■ YOUR INSTRUCTIONS ■
According to the excerpt on drill bit cutter elements, what diameter is preferred for the cutting faces of elements 40a and 40d?

■ DOCUMENT TEXT ■

------------

In addition to being mounted in rows 48, cutter elements 40 are also arranged in sets 50, each set 50 including cutter elements 40 from various rows 48. Each set 50 includes at least three radially-spaced cutter elements, at least two of which have cutting faces 44 with differing curvatures. When employing cutters having substantially circular cutting faces, this arrangement is achieved by choosing cutters 40 having cutting faces of differing diameters. The precise radial positioning and differences in diameter of the cutter elements 40 in the sets 50 are not visible in FIG. 3, but are described in more detail below with reference to FIGS. 4-10.
Cutter sets 50 are best understood with reference first to FIG. 4 which schematically shows, in rotated profile, the relative radial positions and sizes of the most centrally located cutter elements 40a-40d of a cutter set 50A. Referring momentarily to FIG. 2, elements 40a-40d are shown as comprising those cutter elements 40 that are positioned closest to bit axis 11. As shown in FIG. 2, elements 40a, 40c are radially spaced from one another and are mounted in a first row 48 on blade 31, while cutter elements 40b, 40d are radially spaced from one another along a second row on blade 33. Cutter elements 40a-40d and their respective cutting faces 44 have different diameters and cutting profiles. Preferably, cutter elements 40a, 40d have cutting faces 44 which are larger in diameter than cutter elements 40b, 40c. It is preferred that the cutting faces of elements 40a and 40d be approximately 0.75 inches in diameter and that the smaller diameter cutters 40b, 40c have diameters of about 0.5 inches. Other sizes of cutting faces 44 may be employed. For example, cutter elements 40a, 40d may have cutting faces larger than 0.75 inches diameter, and, for example, may be one inch in diameter. In such instance, cutter elements 40b, 40c may have cutting faces 44 that are 0.75 or 0.5 inches in diameter, as examples. As explained in more detail below, what is important to the present invention is that there be a difference in the curvature between the cutting faces of cutter elements 40 within a set 50.

------------

■ STORED RECORDS ■
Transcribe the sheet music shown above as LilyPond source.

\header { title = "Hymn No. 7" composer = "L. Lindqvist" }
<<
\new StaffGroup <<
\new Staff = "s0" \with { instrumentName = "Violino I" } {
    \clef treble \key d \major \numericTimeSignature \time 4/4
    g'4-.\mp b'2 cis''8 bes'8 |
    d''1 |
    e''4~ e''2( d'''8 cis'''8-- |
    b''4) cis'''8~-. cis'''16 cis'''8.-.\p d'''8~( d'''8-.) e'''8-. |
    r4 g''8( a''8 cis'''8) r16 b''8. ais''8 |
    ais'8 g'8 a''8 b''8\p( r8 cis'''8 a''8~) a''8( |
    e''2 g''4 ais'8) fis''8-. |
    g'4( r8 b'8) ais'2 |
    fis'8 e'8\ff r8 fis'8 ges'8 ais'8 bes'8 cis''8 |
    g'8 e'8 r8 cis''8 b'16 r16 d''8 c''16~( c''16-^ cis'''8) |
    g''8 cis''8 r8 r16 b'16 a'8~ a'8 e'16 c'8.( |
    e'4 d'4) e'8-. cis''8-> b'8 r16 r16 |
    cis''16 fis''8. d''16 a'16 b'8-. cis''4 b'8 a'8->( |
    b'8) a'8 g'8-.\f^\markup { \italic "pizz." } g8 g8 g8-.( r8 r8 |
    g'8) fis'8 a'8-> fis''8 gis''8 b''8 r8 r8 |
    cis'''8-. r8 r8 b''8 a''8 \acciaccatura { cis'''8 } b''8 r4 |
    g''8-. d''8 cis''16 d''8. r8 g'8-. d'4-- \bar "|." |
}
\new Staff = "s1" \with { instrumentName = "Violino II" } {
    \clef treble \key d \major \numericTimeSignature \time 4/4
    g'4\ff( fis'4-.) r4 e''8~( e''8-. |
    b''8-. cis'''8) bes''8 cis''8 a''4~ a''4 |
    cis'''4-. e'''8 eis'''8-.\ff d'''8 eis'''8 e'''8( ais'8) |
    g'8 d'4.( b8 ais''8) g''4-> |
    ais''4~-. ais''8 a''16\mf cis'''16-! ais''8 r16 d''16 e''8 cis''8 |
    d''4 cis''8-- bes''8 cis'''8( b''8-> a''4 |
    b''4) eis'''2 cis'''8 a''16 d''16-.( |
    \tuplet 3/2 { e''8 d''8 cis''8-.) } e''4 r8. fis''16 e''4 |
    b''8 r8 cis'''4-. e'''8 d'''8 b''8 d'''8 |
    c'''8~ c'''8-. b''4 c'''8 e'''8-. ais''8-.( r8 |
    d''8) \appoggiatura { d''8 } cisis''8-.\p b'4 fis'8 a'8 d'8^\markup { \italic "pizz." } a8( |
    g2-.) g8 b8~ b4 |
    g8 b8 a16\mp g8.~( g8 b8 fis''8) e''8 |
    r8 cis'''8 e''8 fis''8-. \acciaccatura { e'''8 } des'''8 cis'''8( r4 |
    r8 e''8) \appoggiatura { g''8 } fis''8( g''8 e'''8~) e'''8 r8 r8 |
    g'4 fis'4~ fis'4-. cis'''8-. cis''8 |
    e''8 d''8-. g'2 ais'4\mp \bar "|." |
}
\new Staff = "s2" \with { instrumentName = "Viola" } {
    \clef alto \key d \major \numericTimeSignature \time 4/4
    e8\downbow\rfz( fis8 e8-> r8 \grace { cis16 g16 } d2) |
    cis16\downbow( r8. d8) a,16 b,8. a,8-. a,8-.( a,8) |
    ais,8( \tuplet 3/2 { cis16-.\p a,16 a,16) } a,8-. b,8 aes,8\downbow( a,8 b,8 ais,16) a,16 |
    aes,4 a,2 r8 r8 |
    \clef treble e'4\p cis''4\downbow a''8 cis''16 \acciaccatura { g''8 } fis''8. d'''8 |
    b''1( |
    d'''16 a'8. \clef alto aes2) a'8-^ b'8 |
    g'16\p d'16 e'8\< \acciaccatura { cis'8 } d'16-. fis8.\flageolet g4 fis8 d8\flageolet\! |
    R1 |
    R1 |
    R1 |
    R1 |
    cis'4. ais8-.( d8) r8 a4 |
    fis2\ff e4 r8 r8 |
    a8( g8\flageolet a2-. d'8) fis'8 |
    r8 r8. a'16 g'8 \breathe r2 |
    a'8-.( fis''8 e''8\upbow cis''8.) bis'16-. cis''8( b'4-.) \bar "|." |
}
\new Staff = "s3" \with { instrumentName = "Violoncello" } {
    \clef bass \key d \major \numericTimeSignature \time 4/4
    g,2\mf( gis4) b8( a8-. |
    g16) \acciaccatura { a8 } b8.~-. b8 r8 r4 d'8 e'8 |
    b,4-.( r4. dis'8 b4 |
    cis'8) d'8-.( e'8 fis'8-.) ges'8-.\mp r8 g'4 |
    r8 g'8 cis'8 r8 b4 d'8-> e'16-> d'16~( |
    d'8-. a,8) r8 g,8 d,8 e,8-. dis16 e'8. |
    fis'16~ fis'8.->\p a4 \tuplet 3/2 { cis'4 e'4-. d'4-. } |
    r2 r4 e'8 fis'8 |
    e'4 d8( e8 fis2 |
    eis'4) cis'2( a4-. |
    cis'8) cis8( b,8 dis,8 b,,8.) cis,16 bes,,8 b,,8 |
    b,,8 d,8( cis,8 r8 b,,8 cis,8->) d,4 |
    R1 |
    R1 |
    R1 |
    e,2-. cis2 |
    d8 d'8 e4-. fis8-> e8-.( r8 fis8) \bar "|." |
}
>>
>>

------------

■ ANSWER TO THE PROBLEM ■
Approximately 0.75 inches.